Apulia (Puglia) is a long region in the south-eastern portion of Italy.  It produces a tremendous amount of wine but the majority is used for blending or distilling.  Only Sicily produces more wine.  The finest wines are produced in the Salento penninsulva which makes up the heel of the Italian boot.  Cool nighttime breezes from the Adriatic and Ionian seas contrast with the intense daytime heat.  Dr.

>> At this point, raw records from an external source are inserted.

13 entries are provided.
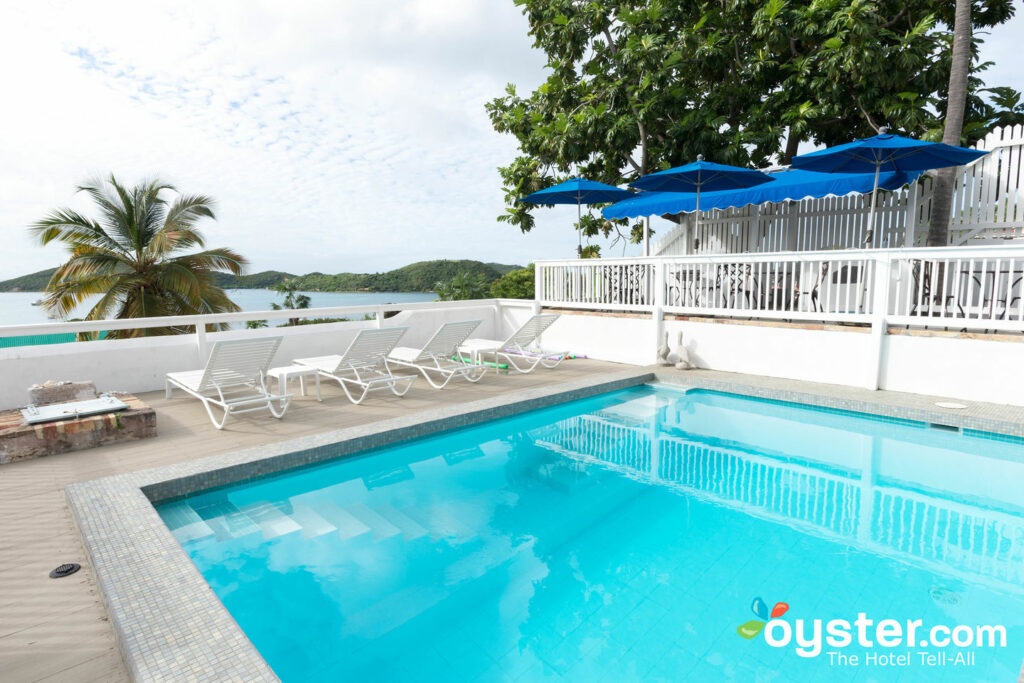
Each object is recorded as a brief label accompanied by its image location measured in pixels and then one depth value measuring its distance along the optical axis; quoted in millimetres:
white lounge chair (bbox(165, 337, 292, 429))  5367
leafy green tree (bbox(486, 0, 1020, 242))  10383
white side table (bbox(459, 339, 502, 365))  8219
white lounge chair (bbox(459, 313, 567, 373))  8070
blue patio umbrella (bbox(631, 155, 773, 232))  8797
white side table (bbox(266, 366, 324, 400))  6357
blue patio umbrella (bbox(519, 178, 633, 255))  10086
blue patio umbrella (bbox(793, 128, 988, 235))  6934
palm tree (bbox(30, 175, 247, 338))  12625
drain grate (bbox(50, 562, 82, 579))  2873
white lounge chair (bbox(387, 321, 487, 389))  7250
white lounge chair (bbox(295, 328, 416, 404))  6430
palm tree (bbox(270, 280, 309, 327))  26156
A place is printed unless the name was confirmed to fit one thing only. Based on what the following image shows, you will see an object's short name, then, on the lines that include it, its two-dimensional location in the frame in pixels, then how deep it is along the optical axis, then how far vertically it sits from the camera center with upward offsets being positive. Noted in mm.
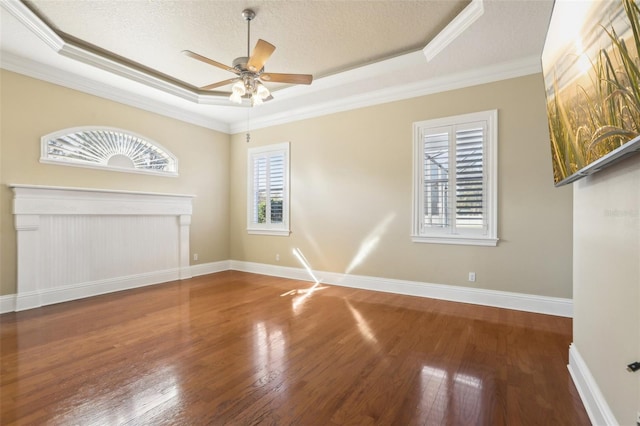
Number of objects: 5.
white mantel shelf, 3744 -397
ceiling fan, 2803 +1374
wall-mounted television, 938 +550
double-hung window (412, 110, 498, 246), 3822 +486
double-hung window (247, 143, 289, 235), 5668 +490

Cosimo Taurino planted his first vineyards in 1972. The Notarpanaro name stems from a 19th century deed which titled the land “Notare Panaro.”  This wine  is a blend of 85% Negroamaro and 15% Malvasia  Nera from 20-year-old vineyards.  It is aged for 36 months.  It is  a good wine for $17 at MacArthur’s.

Sardenia and Sicily (with Aeolian islands), Girolamo Ruscelli, 1564

Sicily has an ancient vinous history with records of flourishing Greek vineyards in the 5th century BC.  The mountainous terrain, poor soil, intense heat, and low rain fall have long made it a productive wine region.  The Aeolian Islands are a volcanic archipelago off the north coast of Sicily.  Carlo Hauner was a successful artists who first visited the Aeolian islands in 1968.  He curiosity about the local winemaking techniques and the Malvasia grape led him to move to the island of Salina.  After renovating twenty acres of vineyard he opened a new winery in the 1980s. He blended traditional Aeolian techniques with modern technology. He passed away in 1996 leaving the winery to be run by his son, Carlo Junior.  The vineyards are located at 50-100 meters in altitude and have soils that are volcanic and pumice.  The Hiera is a blend of Calabrese (Nero D’Avola), Sangiovese, and Corinto Nero.  It is aged in barriques for one year.  The Hiera is $20 and well priced at that, available at MacArthur’s.

2004 Taurino, Notarpanaro, Rosso del Salento, Puglia (Apulia)
This wine is a light to medium ruby color with cherry highlights.  It has a lighter nose of darker, smooth fruits.  In the mouth there are dark blackberry  flavors.  It was a little more rustic on the second night.  *** Now-2017.

2008 Carlo Hauner, Hiera, Sicilia
This wine has a light to medium nose of scented, gritty red berried fruit.  In the mouth there are plenty of red fruits with good, ripe tannins in a supportive nature.  There are flavors of red currant, spices, and some blue fruits.  The flavors turn towards the tart in the finish.  The aftertaste has long flavors, minerals, and a little inkiness.  A lovely wine.  *** Now-2015.